> _Текст для анализа_

◇ ◇ ◇ ◇

Подробного рассмотрения требует еще одна установка, необходимая для овладения искусством любить, поскольку она является основной в практике любви, – а до сих пор мы упоминали о ней лишь вскользь. Я имею в виду деятельность[215]215
В английском тексте – activity, что означает не только «деятельность», но и «активность». – Примеч. пер.
[Закрыть]. Выше я уже отмечал, что под «деятельностью» понимается не «делание чего‑либо», а внутренняя активность, плодотворное применение своих сил. Любовь – это деятельность; любя, я постоянно проявляю к любимому человеку активный интерес, но не только к нему или к ней. Я не смогу «деятельно» относиться к любимому человеку, если я буду ленив, если я не буду постоянно чуток, бдителен, активен. Единственное состояние, для которого характерно бездействие, – это сон; в состоянии бодрствования не должно быть места для лени. Парадоксальность ситуации, в которой находятся в наше время многие люди, состоит в том, что они полуспят бодрствуя и полубодрствуют во сне или когда хотят спать. Полное бодрствование создает условия для того, чтобы вам не было скучно и вы не были скучны, – и в самом деле, не скучать и не надоедать составляют главное условие для того, чтобы любить. Проявлять активность мысли, чувства, в течение всего дня чутко все видеть и слышать, избегать внутренней лени – проявляется ли она в пассивности и накопительстве или в откровенной трате времени впустую – составляют необходимое условие овладения искусством любить. Было бы иллюзией верить, что можно так разделить свою жизнь, чтобы жить плодотворно в любви и неплодотворно в остальных сферах жизни. Плодотворность не допускает такого «разделения труда». Способность любить требует энергии, состояния бодрствования, высокой жизнеспособности, которые могут возникнуть только в результате плодотворной и активной ориентации личности во многих других сферах жизни. Если человек не является плодотворной личностью в других сферах, он не будет плодотворным и в любви.
Разговор об искусстве любить нельзя ограничить рамками сферы приобретения и развития личностью описанных в этой главе черт характера и установок. Сфера личного неразрывно связана со сферой общественного. Если любить означает относиться ко всем с любовью, если любовь – это черта характера, го она должна обязательно присутствовать во взаимоотношениях человека не только со своей семьей и с друзьями, но и с теми, с кем вы общаетесь на работе, по деловым вопросам, в кругу людей вашей профессии. Между любовью к своим и любовью к чужим не существует «разделения труда». Напротив, наличие последнего – условие существования первого. Воспринять эту точку зрения со всей серьезностью означает, в сущности, коренным образом изменить привычные общественные отношения. О религиозном идеале любви к ближнему говорится много громких слов, но фактически наши взаимоотношения в лучшем случае определяются принципом справедливости (fairness). Относиться друг к другу справедливо – значит исключить хитрость и обман при обмене товарами и услугами и при обмене чувствами. Принцип: «Я даю тебе столько же, сколько ты даешь мне» – как в материальных благах, так и в любви – является преобладающим этическим принципом в капиталистическом обществе. Можно даже сказать, что развитие этики справедливости – заслуга этики капиталистического общества.

◇ ◇ ◇ ◇

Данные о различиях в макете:

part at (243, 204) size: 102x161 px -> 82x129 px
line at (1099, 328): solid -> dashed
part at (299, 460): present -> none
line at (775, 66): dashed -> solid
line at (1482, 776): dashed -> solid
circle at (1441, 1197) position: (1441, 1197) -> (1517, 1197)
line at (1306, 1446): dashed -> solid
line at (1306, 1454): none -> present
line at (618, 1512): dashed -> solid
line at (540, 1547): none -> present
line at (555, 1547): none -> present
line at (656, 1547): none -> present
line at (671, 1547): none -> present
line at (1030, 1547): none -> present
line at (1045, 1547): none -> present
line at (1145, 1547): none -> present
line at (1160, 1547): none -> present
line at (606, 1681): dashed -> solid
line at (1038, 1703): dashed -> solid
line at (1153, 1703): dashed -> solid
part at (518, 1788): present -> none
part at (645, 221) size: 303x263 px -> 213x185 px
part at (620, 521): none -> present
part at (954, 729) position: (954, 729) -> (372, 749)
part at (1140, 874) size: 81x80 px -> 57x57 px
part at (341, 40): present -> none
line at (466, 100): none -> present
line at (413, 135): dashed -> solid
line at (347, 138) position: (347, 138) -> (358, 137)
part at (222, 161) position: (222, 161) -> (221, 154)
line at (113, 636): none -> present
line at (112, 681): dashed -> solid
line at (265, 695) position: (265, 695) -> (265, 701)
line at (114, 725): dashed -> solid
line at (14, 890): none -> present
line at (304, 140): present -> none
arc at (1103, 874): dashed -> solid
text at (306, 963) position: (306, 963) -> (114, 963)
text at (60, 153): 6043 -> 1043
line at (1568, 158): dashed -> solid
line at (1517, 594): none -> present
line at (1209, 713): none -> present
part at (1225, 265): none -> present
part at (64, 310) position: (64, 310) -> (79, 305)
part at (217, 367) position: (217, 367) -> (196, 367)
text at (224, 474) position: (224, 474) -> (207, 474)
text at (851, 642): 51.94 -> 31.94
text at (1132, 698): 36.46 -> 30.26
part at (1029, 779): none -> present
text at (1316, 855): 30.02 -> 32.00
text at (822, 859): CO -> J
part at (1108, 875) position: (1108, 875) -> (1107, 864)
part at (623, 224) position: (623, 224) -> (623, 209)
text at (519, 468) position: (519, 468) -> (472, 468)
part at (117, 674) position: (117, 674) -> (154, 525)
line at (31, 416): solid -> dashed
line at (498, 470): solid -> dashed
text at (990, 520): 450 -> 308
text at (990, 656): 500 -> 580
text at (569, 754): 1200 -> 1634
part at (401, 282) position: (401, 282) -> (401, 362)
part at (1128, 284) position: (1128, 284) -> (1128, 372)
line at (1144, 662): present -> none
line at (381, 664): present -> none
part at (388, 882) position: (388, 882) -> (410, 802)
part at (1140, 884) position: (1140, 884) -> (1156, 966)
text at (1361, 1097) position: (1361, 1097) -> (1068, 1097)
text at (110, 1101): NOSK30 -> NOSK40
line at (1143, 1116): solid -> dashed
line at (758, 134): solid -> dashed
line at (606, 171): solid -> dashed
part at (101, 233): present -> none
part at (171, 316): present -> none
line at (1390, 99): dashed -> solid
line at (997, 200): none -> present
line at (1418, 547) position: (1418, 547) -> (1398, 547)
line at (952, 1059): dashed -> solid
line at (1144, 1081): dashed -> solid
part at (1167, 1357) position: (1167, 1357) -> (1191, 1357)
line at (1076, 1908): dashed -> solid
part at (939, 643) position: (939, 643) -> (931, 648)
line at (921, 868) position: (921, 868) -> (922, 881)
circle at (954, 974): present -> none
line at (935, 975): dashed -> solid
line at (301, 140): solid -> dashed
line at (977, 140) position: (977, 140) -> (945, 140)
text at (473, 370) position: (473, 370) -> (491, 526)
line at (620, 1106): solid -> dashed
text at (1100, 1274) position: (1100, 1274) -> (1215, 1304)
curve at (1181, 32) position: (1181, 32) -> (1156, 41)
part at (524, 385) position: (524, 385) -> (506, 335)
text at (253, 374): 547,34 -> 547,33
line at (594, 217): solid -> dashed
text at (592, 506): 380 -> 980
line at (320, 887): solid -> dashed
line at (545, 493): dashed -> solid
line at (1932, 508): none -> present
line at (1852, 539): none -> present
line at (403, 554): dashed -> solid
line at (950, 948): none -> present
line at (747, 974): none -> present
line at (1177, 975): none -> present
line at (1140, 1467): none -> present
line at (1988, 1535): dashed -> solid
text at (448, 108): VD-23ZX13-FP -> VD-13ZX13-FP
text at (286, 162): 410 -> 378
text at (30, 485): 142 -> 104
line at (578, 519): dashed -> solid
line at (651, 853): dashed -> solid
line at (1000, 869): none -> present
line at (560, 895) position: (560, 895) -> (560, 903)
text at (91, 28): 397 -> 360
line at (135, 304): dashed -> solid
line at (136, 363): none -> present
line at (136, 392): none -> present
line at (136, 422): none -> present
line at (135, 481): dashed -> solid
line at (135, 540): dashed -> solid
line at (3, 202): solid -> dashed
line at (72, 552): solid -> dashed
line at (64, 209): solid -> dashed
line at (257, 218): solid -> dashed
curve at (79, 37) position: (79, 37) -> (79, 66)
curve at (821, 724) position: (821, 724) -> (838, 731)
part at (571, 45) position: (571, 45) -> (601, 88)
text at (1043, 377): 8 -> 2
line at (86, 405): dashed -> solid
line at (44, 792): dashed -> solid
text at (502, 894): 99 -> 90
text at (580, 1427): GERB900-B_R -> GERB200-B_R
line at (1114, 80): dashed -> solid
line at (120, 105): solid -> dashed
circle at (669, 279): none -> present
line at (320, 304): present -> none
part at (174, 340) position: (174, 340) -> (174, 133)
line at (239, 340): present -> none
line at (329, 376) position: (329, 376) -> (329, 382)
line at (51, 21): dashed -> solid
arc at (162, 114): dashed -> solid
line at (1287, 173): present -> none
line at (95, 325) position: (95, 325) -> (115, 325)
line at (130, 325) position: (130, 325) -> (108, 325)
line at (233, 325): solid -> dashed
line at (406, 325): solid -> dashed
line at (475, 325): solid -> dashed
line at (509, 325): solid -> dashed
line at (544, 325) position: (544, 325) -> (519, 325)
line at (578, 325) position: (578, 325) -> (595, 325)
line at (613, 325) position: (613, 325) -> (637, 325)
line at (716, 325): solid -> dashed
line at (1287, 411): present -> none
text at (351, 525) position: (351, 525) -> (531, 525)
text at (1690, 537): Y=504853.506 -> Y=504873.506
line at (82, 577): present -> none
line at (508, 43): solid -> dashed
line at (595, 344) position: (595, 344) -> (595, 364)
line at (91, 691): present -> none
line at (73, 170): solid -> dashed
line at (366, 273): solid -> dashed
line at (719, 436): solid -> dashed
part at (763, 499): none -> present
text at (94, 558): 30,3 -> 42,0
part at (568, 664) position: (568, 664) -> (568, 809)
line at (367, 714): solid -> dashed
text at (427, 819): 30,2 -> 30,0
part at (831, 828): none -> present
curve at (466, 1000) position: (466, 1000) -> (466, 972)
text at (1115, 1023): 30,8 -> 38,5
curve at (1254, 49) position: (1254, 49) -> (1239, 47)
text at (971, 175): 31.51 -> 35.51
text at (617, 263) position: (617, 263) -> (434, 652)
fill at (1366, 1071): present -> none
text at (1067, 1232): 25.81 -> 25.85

◇ ◇ ◇ ◇

> _Задание к выполнению_
Ответьте на вопросы по тексту об искусстве любить.
1. Что понимается в тексте под «деятельностью»?
2. Какое состояние названо единственным, для которого характерно бездействие?
3. Какой принцип назван преобладающим этическим принципом в капиталистическом обществе?

> _Решение задачи_
1. Не «делание чего‑либо», а внутренняя активность, плодотворное применение своих сил.
2. Сон.
3. Принцип «Я даю тебе столько же, сколько ты даешь мне» как в материальных благах, так и в любви.